Prezydent Andrzej Duda potępił ataki terrorystyczne, do których doszło wczoraj w stolicy Afganistanu, Kabulu.

Łącznie w zamachach zmarło co najmniej 60 osób, a co najmniej 120 zostało rannych. Są to jednak na razie nieoficjalne informacje.

W wyniku zamachów śmierć poniosło 13 amerykańskich żołnierzy, a 14 zostało rannych. W okolicach lotniska w Kabulu doszło wczoraj do dwóch eksplozji.

Według telewizji Sky News, jeden wybuch był detonacją kamizelki zamachowca-samobójcy, a drugi detonacją bomby umieszczonej w samochodzie. Powołując się na źródło w amerykańskiej dyplomacji portal Politico poinformował, że sprawcą był bojownik Państwa Islamskiego.

Do zamachu przyznali się bojownicy tzw. Państwa Islamskiego, którzy w krwawy sposób przypomnieli, że hasłem obalonego kilka lat temu samozwańczego kalifatu było "Ekspansja i trwanie".

"W najostrzejszych słowach potępiam haniebne ataki na lotnisko w Kabulu, które spowodowały dziesiątki ofiar, w tym żołnierzy armii amerykańskiej, naszych sojuszników. Moje modlitwy kieruję do rodzin osób dotkniętych tym aktem tchórzostwa. Polska popiera naszych przyjaciół z USA i Afganistanu" - napisał na Twitterze prezydent Andrzej Duda.

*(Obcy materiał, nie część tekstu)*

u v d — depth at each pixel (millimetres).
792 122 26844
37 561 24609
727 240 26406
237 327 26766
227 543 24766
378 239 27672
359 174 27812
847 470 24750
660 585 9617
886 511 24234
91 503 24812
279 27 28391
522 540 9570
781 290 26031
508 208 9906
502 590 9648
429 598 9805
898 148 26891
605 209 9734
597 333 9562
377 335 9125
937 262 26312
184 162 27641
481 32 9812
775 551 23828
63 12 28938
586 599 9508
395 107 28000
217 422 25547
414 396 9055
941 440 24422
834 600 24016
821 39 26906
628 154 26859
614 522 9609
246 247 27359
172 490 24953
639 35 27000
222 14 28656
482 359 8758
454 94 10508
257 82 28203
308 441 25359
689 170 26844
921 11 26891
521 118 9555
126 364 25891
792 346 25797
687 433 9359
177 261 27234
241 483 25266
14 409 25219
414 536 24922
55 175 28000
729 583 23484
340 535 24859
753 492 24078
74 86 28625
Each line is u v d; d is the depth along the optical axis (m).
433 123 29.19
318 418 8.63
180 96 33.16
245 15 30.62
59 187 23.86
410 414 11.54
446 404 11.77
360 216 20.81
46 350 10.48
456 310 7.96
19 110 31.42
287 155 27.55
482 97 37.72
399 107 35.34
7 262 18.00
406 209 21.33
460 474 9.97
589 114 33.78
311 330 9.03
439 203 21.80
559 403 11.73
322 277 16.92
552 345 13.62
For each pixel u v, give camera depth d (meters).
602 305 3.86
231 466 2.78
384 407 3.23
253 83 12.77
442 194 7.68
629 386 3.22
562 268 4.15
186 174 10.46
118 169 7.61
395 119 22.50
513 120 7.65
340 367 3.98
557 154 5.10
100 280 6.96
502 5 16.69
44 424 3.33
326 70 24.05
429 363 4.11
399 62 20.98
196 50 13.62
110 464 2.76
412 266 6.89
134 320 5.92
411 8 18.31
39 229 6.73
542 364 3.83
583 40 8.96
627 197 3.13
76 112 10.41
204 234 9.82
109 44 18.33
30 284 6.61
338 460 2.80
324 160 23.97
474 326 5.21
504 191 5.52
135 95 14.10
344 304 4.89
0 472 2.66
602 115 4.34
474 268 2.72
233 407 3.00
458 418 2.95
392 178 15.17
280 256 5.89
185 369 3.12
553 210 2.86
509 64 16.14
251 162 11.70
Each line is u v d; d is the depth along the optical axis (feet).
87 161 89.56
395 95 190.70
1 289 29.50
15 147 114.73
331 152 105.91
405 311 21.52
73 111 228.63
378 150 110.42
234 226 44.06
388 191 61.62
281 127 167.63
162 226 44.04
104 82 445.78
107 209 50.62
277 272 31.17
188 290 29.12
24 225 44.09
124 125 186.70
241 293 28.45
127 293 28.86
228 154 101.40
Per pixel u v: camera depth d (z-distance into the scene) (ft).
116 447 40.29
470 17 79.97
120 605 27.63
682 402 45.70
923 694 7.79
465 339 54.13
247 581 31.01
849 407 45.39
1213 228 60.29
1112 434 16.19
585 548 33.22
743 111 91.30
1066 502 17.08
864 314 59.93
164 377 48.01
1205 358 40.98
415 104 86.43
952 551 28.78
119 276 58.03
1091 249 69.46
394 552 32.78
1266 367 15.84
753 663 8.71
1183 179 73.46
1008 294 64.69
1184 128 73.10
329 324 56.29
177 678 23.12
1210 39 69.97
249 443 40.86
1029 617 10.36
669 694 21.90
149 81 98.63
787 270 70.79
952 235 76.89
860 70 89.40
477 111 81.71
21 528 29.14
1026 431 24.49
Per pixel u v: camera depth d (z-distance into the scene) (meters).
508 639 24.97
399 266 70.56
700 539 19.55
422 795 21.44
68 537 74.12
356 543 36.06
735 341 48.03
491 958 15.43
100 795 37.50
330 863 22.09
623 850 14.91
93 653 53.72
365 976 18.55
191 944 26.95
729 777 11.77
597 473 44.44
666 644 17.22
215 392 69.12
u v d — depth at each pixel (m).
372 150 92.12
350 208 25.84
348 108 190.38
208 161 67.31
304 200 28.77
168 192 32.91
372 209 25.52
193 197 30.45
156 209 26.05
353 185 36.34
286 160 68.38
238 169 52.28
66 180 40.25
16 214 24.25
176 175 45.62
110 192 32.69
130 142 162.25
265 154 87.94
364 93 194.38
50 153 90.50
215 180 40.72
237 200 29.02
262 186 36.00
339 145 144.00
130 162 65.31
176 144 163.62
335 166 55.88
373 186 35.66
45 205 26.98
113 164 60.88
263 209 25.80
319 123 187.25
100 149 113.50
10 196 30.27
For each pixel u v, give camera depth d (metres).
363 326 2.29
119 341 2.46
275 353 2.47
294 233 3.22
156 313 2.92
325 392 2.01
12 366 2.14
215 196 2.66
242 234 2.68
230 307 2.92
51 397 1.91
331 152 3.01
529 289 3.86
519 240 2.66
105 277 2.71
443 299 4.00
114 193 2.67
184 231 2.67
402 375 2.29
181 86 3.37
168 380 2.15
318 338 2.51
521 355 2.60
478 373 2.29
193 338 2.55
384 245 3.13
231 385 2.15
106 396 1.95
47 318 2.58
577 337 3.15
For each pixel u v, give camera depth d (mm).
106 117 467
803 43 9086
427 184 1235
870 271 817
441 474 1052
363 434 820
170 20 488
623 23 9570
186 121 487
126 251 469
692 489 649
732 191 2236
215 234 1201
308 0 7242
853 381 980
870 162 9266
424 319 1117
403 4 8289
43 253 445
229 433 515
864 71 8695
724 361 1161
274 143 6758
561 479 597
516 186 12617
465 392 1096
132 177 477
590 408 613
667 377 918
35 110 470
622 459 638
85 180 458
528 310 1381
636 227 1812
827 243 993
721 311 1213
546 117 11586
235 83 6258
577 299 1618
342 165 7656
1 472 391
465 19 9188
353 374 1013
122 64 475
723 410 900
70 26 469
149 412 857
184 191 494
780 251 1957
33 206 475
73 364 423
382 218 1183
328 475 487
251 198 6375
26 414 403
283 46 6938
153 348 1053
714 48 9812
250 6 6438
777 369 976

"Byłem zbulwersowany i głęboko zasmucony dzisiejszym uderzeniem terrorystycznym na lotnisku w Kabulu. Opłakuję rodziny poległych żołnierzy USA i Afgańczyków i życzę rannym szybkiego powrotu do zdrowia. Polska stanowczo wspiera naszych sojuszników w walce z terrorem" - napisał z kolei minister spraw zagranicznych Zbigniew Rau.

Kondolencje w przypadku śmierci obywateli USA wyraził także ambasador Polski w USA Piotr Wilczek.